$ man exa
Exa
AI-native search API. Find companies, people, news, and content using natural language queries instead of keyword matching. Available as both an MCP server (for Claude) and a Python SDK (for scripts).
traditional search APIs return keyword matches. Exa returns meaning matches. when I search "CPG brands struggling with 3PL fulfillment," I don't get SEO-optimized blog posts — I get actual companies dealing with that problem. that's a fundamentally different search. it also has a find_similar() function that takes a seed URL and returns companies like it. that's TAM expansion in one API call. I went from manually researching companies one by one to enriching 73 companies in a single session — icebreakers, trigger signals, and new contacts — all from Exa.
I use Exa two ways. first, the MCP server — Claude connects directly to Exa for real-time research during conversations. I ask "find recent news about this company" and Claude searches Exa and returns results inline. second, the Python SDK — I wrote 4 enrichment scripts that run at scale: (1) icebreaker enrichment — crawls each company's domain for case studies and thought leadership, outputs contextual icebreakers. (2) signal detection — sweeps for 6 trigger types (funding, M&A, hiring, expansion, tech adoption, complaints) with date filters. (3) persona widening — searches LinkedIn for specific job titles at target companies to fill persona gaps. (4) TAM expansion — uses find_similar() with seed company URLs to discover net-new lookalike companies. 73 companies processed, 342 signals detected, 122 new contacts found, 19 new TAM companies discovered. one session. the SDK does what would take a human researcher weeks.

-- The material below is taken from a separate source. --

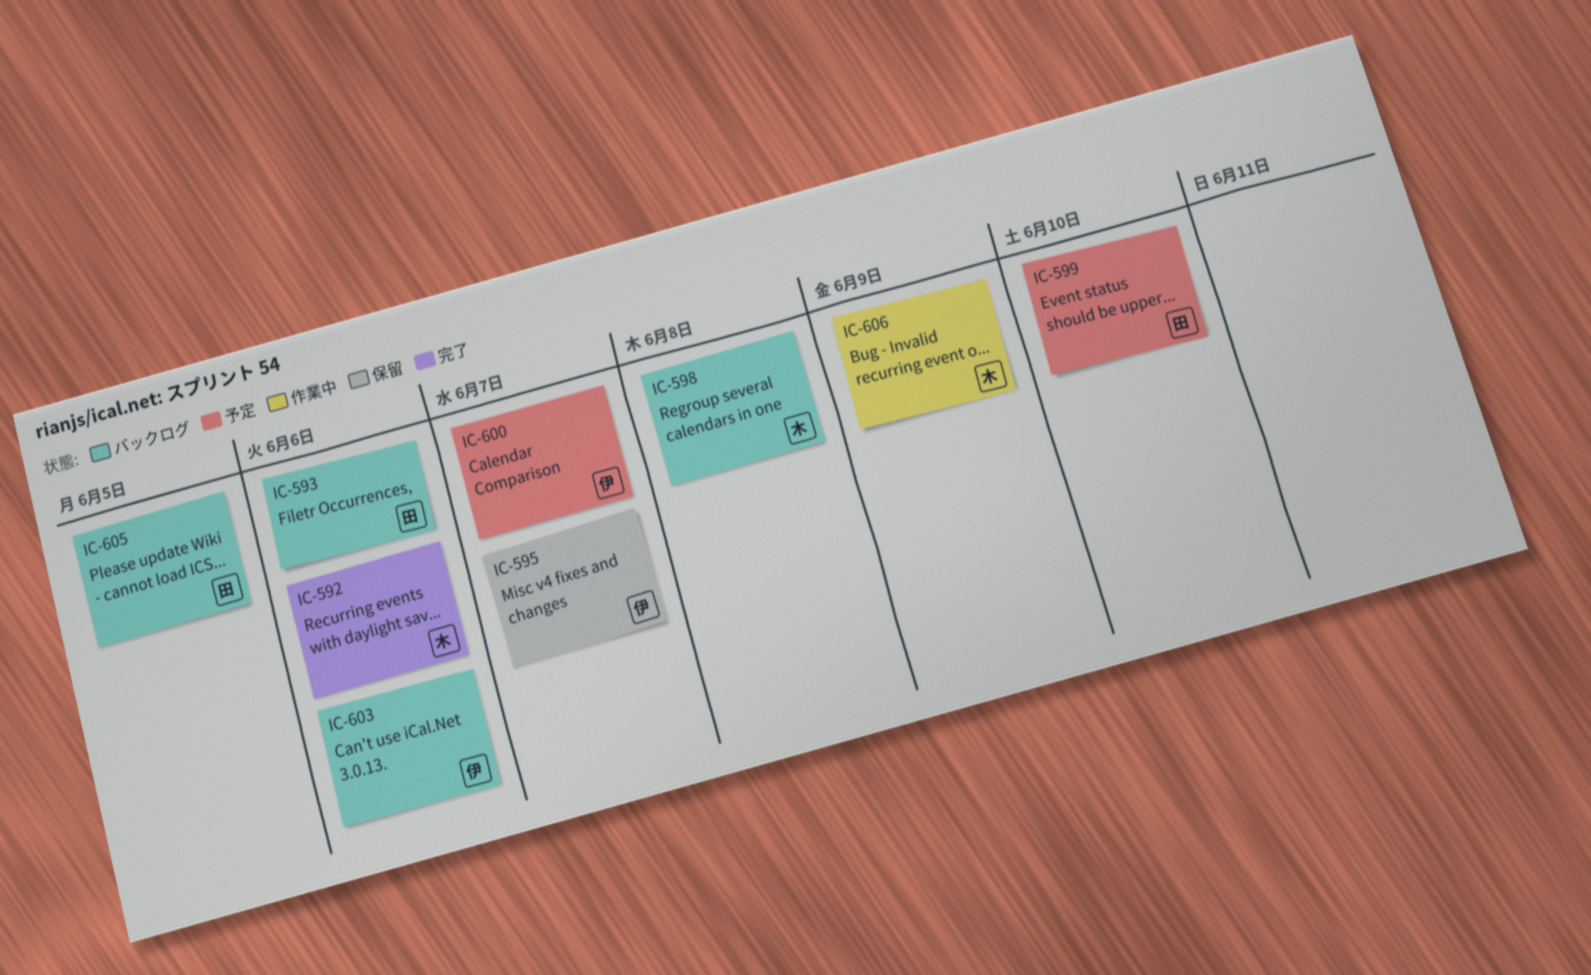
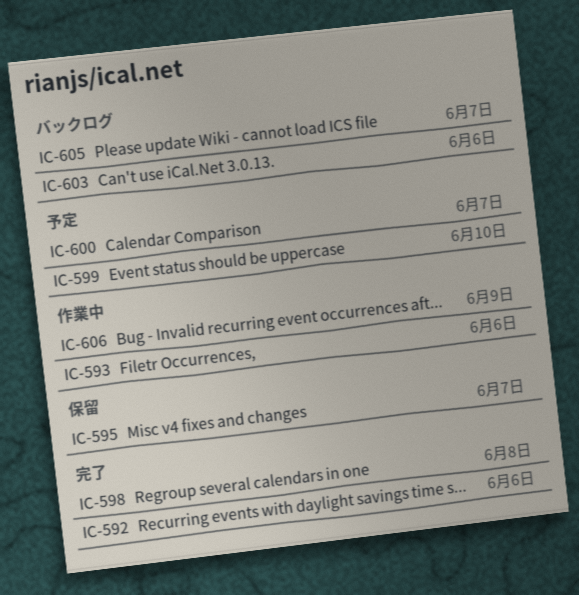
IC-593, status: バックログ -> 作業中
IC-598, status: バックログ -> 完了
IC-605, due: Jun 5 -> Jun 7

Needed contextual icebreakers for 73 partner-play companies before ShopTalk. Manual research would take days.
Python script using Exa SDK that crawls each domain for case studies, news, and thought leadership with site:{domain} queries and date-filtered news searches.

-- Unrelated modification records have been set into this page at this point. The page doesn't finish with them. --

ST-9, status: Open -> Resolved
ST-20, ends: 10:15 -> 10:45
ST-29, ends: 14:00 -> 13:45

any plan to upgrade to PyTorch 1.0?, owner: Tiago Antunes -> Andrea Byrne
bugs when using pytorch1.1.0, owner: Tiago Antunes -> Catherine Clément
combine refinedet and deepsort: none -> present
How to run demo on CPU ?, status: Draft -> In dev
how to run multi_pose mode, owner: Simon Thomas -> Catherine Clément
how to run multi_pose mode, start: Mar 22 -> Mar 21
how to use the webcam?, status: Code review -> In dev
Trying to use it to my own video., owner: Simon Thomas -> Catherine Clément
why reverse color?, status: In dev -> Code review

73 companies enriched, 150KB of contextual research, ~4 hours saved vs manual research.
Needed to find trigger events (funding, hiring, expansion) across 73 target accounts to fuel personalized outreach.
Script sweeps 6 signal types per company with date filters (last 6 months). Each signal is categorized, timestamped, and matched to a pain point.

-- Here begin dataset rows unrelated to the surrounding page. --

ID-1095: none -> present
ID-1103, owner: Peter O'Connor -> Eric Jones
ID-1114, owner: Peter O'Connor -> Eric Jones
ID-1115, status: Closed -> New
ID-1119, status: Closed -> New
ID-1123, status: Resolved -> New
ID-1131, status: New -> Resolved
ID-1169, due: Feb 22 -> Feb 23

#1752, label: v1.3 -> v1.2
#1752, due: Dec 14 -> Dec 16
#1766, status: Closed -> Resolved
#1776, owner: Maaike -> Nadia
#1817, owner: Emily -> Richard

342 signals detected across 73 companies. Signals mapped directly to {pain_point} and {poke_the_bear} variables.
Partner needed to expand their target account list beyond known companies. Traditional list building was slow.
Used find_similar() with 10 diverse seed company URLs to discover lookalike companies based on semantic similarity.
19 net-new TAM companies discovered from 10 seed URLs. Companies scored against ICP and added to pipeline.